As a CI analyst and researcher, I am a dwarf on the shoulders of giants – and meeting those giants at conferences, listening to their latest real-world examples, and reading their books are three of the main sources when you want to stay up-to-date in a discipline (apart from the usual subscription of RSS feeds of CI-related blogs).
Let me list some of my favourite readings – some of them are classics of CI literature, some of them provide helpful insights from adjacent areas like consulting, government intelligence, business strategy, and management theory. I have referred to some of these contents in my own book on Competitive Intelligence which was published in German language by Cornelsen in 2006.
One classic and a reference for all who want to master the human intelligence part of CI is „Confidential“ by John Nolan, which I was happy to get a copy very soon after I discovered the discipline in the first place. I strongly recommend it – all about elicitation techniques, practical guidelines, ethical boundaries, and various lessons from the trenches of intelligence collection at its best.

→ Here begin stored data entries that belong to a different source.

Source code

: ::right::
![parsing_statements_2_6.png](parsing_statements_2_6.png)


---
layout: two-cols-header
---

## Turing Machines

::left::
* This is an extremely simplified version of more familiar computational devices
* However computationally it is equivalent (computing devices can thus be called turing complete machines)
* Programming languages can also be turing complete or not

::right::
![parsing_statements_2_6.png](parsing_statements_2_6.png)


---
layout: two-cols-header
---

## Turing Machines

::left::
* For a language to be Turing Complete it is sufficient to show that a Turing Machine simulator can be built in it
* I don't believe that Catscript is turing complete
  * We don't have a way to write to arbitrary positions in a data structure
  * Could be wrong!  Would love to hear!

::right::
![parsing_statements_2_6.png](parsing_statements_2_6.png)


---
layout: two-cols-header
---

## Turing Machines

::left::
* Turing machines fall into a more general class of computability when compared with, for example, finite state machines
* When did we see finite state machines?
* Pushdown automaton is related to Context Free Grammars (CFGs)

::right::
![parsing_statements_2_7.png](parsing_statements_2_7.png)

Richards J. Heuer Jr. and Randolph H. Pherson have written a handbook on „Structured Analytical Techniques for Intelligence Analysis“ which covers intelligence analysis from a government intel point of view, but it is highly readable and useful also for competitive intelligence practitioners. They not only describe numerous techniques, featuring scenario analysis or the analysis of competing hypotheses (just to pick up two examples) in a very structured way but they also refer to practical problems during the process of collection and analysis. No wonder: Richards Heuer is author of the ground-breaking „Psychology of Intelligence Analysis“, another must-read for every analyst in the intelligence community.